Transcribe all of the records word for word, please, omitting the pictures.
(Data in this exercise begins)
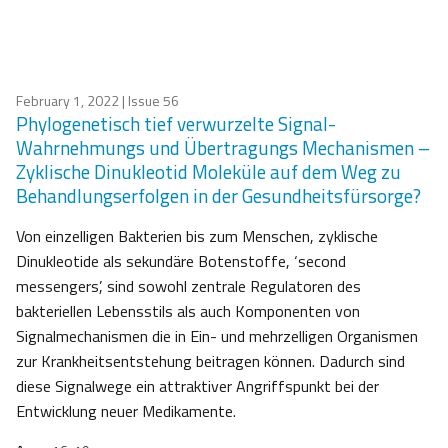
February 1, 2022
| Issue 56
Phylogenetisch tief verwurzelte Signal-
Wahrnehmungs und Übertragungs Mechanismen –
Zyklische Dinukleotid Moleküle auf dem Weg zu
Behandlungserfolgen in der Gesundheitsfürsorge?
Von einzelligen Bakterien bis zum Menschen, zyklische
Dinukleotide als sekundäre Botenstoffe, ‘second
messengers’, sind sowohl zentrale Regulatoren des
bakteriellen Lebensstils als auch Komponenten von
Signalmechanismen die in Ein- und mehrzelligen Organismen
zur Krankheitsentstehung beitragen können. Dadurch sind
diese Signalwege ein attraktiver Angriffspunkt bei der
Entwicklung neuer Medikamente.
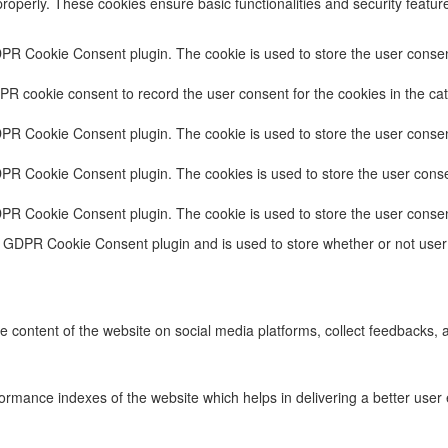
properly. These cookies ensure basic functionalities and security featu
DPR Cookie Consent plugin. The cookie is used to store the user consent
PR cookie consent to record the user consent for the cookies in the cat
DPR Cookie Consent plugin. The cookie is used to store the user consent
DPR Cookie Consent plugin. The cookies is used to store the user conse
DPR Cookie Consent plugin. The cookie is used to store the user consen
e GDPR Cookie Consent plugin and is used to store whether or not user 
he content of the website on social media platforms, collect feedbacks, a
ance indexes of the website which helps in delivering a better user ex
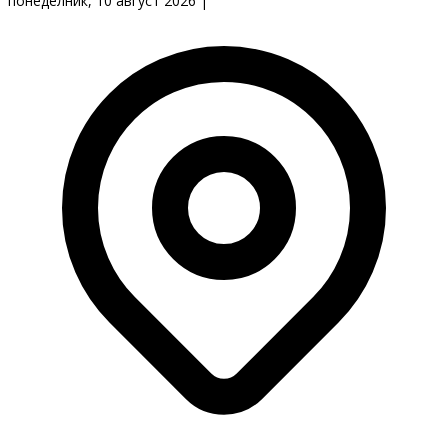
понеделник, 10 август 2026
|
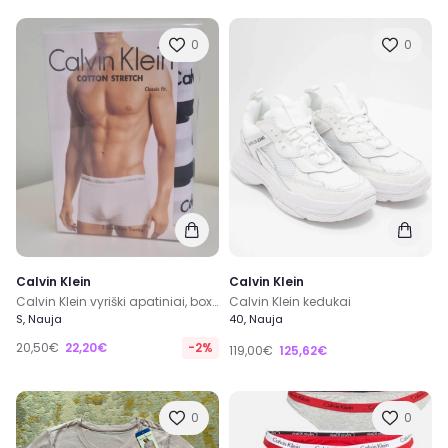
0
0
Calvin Klein
Calvin Klein
Calvin Klein vyriški apatiniai, boxeriai
Calvin Klein kedukai
S, Nauja
40, Nauja
20,50€
22,20€
-2%
119,00€
125,62€
0
0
(Data in this exercise ends)
Answer box →
February 1, 2022
| Issue 56
Phylogenetisch tief verwurzelte Signal-
Wahrnehmungs und Übertragungs Mechanismen –
Zyklische Dinukleotid Moleküle auf dem Weg zu
Behandlungserfolgen in der Gesundheitsfürsorge?
Von einzelligen Bakterien bis zum Menschen, zyklische
Dinukleotide als sekundäre Botenstoffe, ‘second
messengers’, sind sowohl zentrale Regulatoren des
bakteriellen Lebensstils als auch Komponenten von
Signalmechanismen die in Ein- und mehrzelligen Organismen
zur Krankheitsentstehung beitragen können. Dadurch sind
diese Signalwege ein attraktiver Angriffspunkt bei der
Entwicklung neuer Medikamente.
properly. These cookies ensure basic functionalities and security featu
DPR Cookie Consent plugin. The cookie is used to store the user consent
PR cookie consent to record the user consent for the cookies in the cat
DPR Cookie Consent plugin. The cookie is used to store the user consent
DPR Cookie Consent plugin. The cookies is used to store the user conse
DPR Cookie Consent plugin. The cookie is used to store the user consen
e GDPR Cookie Consent plugin and is used to store whether or not user 
he content of the website on social media platforms, collect feedbacks, a
ance indexes of the website which helps in delivering a better user ex
понеделник, 10 август 2026
|
0
0
Calvin Klein
Calvin Klein
Calvin Klein vyriški apatiniai, boxeriai
Calvin Klein kedukai
S, Nauja
40, Nauja
20,50€
22,20€
-2%
119,00€
125,62€
0
0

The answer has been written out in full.